The report criticizes the system of 21 indicators and color-coded areas according to risk: “It is technically complex,” the President of GIMBE, Nino Cartabellotta, explains, “subject to numerous institutional ‘steps,’ affected by various regulatory stratifications, attributes a predominant role to the Rt index which has many limitations, and, most crucially, offers a snapshot of the situation 2-3 weeks earlier.” Commissioner Domenico Arcuri spoke of a way out of the crisis with the future arrival of a vaccine. For now, there is only a statement from the pharmaceutical company Pfizer. But Arcuri, who was entrusted with the management of the project, made bold promises: “We’re planning to vaccinate the first Italians in January.”

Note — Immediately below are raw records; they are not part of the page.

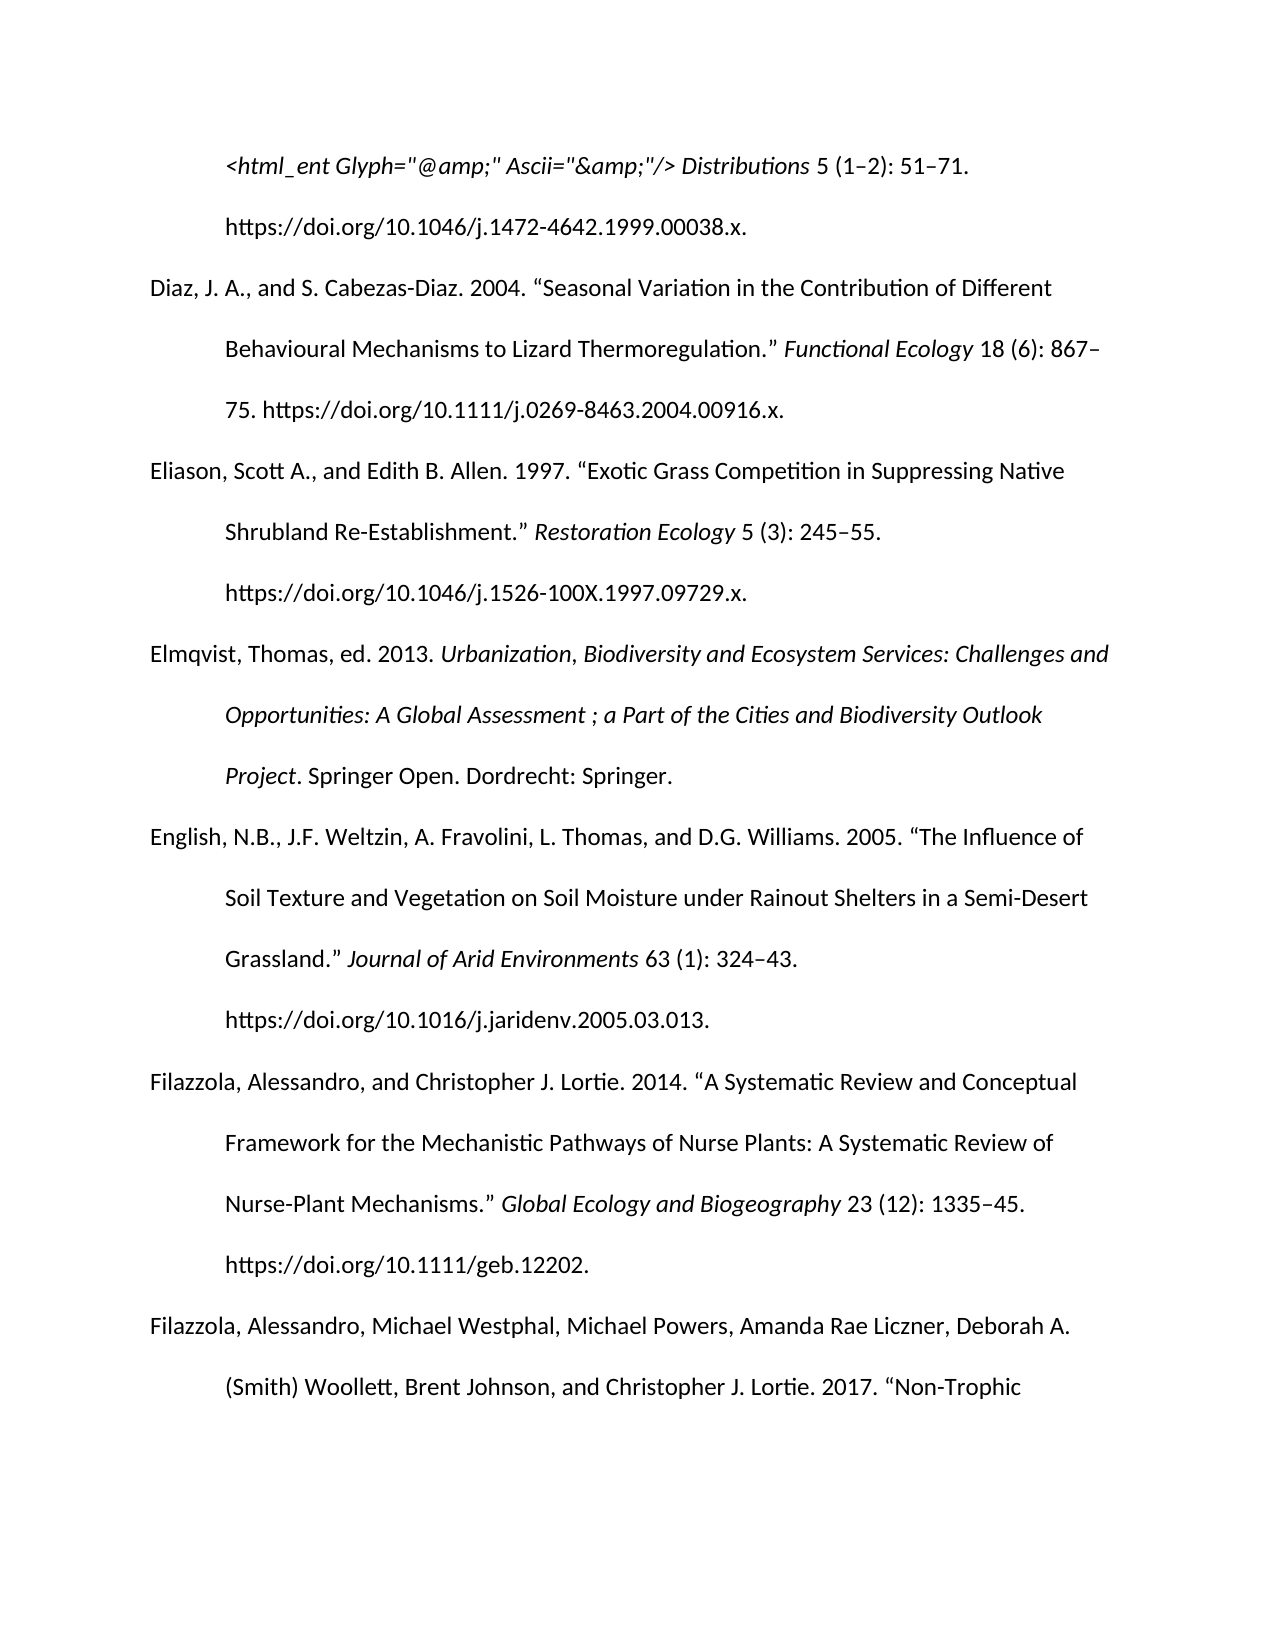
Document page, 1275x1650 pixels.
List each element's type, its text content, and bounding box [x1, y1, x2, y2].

text Cowling, R. M., R. L. Pressey, A. T. Lombard, P. G. Desmet, and A. G. Ellis. 1999. “From Representation to Persistence: Requirements for a Sustainable System of Conservation Areas in the Species-Rich Mediterranean-Climate Desert of Southern Africa.” Diversity <html_ent Glyph="@amp;" Ascii="&amp;"/> Distributions 5 (1–2): 51–71. https://doi.org/10.1046/j.1472-4642.1999.00038.x. [150, 150, 1125, 242]
text Elmqvist, Thomas, ed. 2013. Urbanization, Biodiversity and Ecosystem Services: Challenges and Opportunities: A Global Assessment ; a Part of the Cities and Biodiversity Outlook Project. Springer Open. Dordrecht: Springer. [150, 638, 1125, 791]
text Filazzola, Alessandro, Michael Westphal, Michael Powers, Amanda Rae Liczner, Deborah A. (Smith) Woollett, Brent Johnson, and Christopher J. Lortie. 2017. “Non-Trophic Interactions in Deserts: Facilitation, Interference, and an Endangered Lizard Species.” Basic and Applied Ecology 20 (May): 51–61. https://doi.org/10.1016/j.baae.2017.01.002. [150, 1310, 1125, 1401]
text Filazzola, Alessandro, and Christopher J. Lortie. 2014. “A Systematic Review and Conceptual Framework for the Mechanistic Pathways of Nurse Plants: A Systematic Review of Nurse-Plant Mechanisms.” Global Ecology and Biogeography 23 (12): 1335–45. https://doi.org/10.1111/geb.12202. [150, 1066, 1125, 1279]
text Eliason, Scott A., and Edith B. Allen. 1997. “Exotic Grass Competition in Suppressing Native Shrubland Re-Establishment.” Restoration Ecology 5 (3): 245–55. https://doi.org/10.1046/j.1526-100X.1997.09729.x. [150, 455, 1125, 608]
text Diaz, J. A., and S. Cabezas-Diaz. 2004. “Seasonal Variation in the Contribution of Different Behavioural Mechanisms to Lizard Thermoregulation.” Functional Ecology 18 (6): 867–75. https://doi.org/10.1111/j.0269-8463.2004.00916.x. [150, 272, 1125, 425]
text English, N.B., J.F. Weltzin, A. Fravolini, L. Thomas, and D.G. Williams. 2005. “The Influence of Soil Texture and Vegetation on Soil Moisture under Rainout Shelters in a Semi-Desert Grassland.” Journal of Arid Environments 63 (1): 324–43. https://doi.org/10.1016/j.jaridenv.2005.03.013. [150, 821, 1125, 1035]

The distribution of the vaccine will not rely on the regional health organization, as “the government has decided that there should be a centralization of the mechanism.” “We must very quickly identify the first categories to which to administer the vaccine,” Arcuri added, “and we will do it according to their exposure to the virus and according to the frailty of their condition. Since yesterday, we have been organizing the first round, but also the following ones.” A commission of 15 experts is developing a distribution plan—not an easy task for a vaccine that must be kept at a temperature of 80 degrees Celsius below zero and administered in two doses to tens of millions of people.